Ketiga, bagaimana pemerintah Inggris memperlakukan para jurnalis? Zhao Lijian mengatakan, beberapa tahun yang lalu, seorang wartawan Tiongkok dikeroyok setelah mengajukan pertanyaan dan memberikan komentarnya dalam sebuah side event rapat tahunan Partai Konservatif Inggris, bahkan wartawan Tiongkok tersebut diputuskan ‘bersalah’ oleh pengadilan. Seorang jurnalis Inggris bernama Graham Phillips menjadi warga negara pertama Inggris yang dijatuhi sanksi hanya karena dia telah membuat konten laporan yang ‘tidak sesuai dengan selera Barat’.

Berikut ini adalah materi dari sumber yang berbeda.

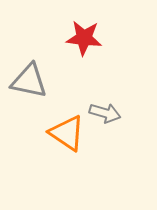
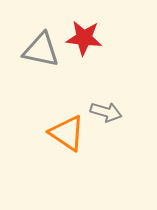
gray triangle: moved 12 px right, 31 px up
gray arrow: moved 1 px right, 1 px up
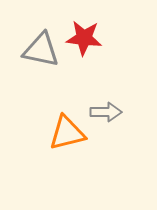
gray arrow: rotated 16 degrees counterclockwise
orange triangle: rotated 48 degrees counterclockwise
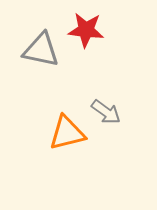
red star: moved 2 px right, 8 px up
gray arrow: rotated 36 degrees clockwise
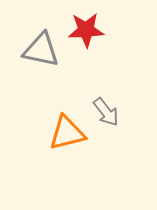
red star: rotated 9 degrees counterclockwise
gray arrow: rotated 16 degrees clockwise
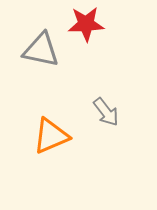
red star: moved 6 px up
orange triangle: moved 16 px left, 3 px down; rotated 9 degrees counterclockwise
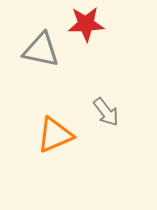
orange triangle: moved 4 px right, 1 px up
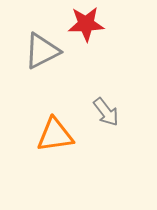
gray triangle: moved 1 px right, 1 px down; rotated 39 degrees counterclockwise
orange triangle: rotated 15 degrees clockwise
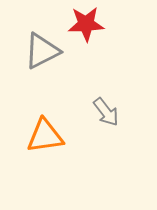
orange triangle: moved 10 px left, 1 px down
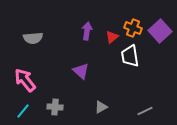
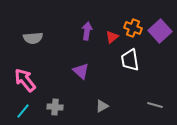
white trapezoid: moved 4 px down
gray triangle: moved 1 px right, 1 px up
gray line: moved 10 px right, 6 px up; rotated 42 degrees clockwise
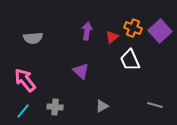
white trapezoid: rotated 15 degrees counterclockwise
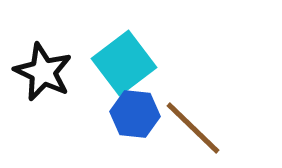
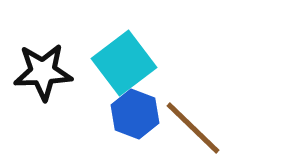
black star: rotated 28 degrees counterclockwise
blue hexagon: rotated 15 degrees clockwise
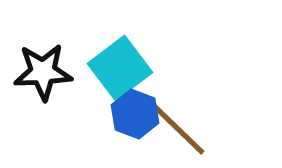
cyan square: moved 4 px left, 5 px down
brown line: moved 15 px left, 1 px down
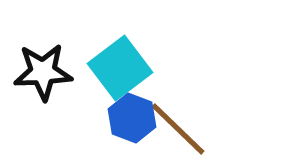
blue hexagon: moved 3 px left, 4 px down
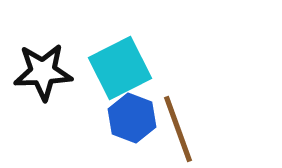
cyan square: rotated 10 degrees clockwise
brown line: rotated 26 degrees clockwise
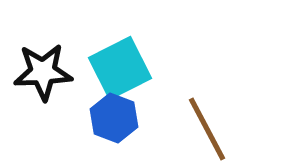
blue hexagon: moved 18 px left
brown line: moved 29 px right; rotated 8 degrees counterclockwise
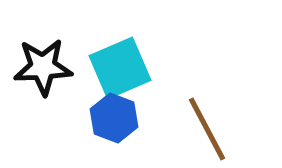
cyan square: rotated 4 degrees clockwise
black star: moved 5 px up
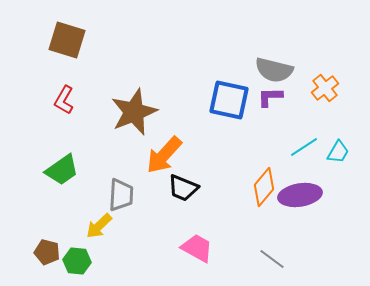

Keempat, bagaimana BBC membuat laporan terkait Tiongkok? Zhao Lijian menunjukkan, dari ‘filter gelap’ hingga peliputan yang memutarbalikkan fakta terkait Xinjiang dan Hong Kong, BBC telah memberikan kesan yang mendalam kepada masyarakat dengan aksi jahatnya yang sengaja menyerang dan memfitnah Tiongkok. Sejak tahun 2019, BBC terus menuduh penegakan hukum pihak kepolisian Hong Kong sebagai ‘kekerasan’. Dalam peliputannya terkait Xinjiang, jurnalis BBC untuk Beijing membuat banyak laporan palsu untuk memfitnah Tiongkok dengan berbasis beberapa foto satelit dan keluhan sejumlah tokoh anti Tiongkok. Dalam liputannya terkait penanggulangan pandemi COVID-19, dia bahkan menyalahgunakan video tentang simulasi anti-teror di jalan raya sebagai ‘bukti’ bahwa Tiongkok melakukan ‘kekerasan’ dalam menangani lonjakan kasus pandemi.

Zhao Lijian mendesak Inggris agar menghormati fakta, tidak sembarangan berkomentar, dan melepaskan standar gandanya yang munafik.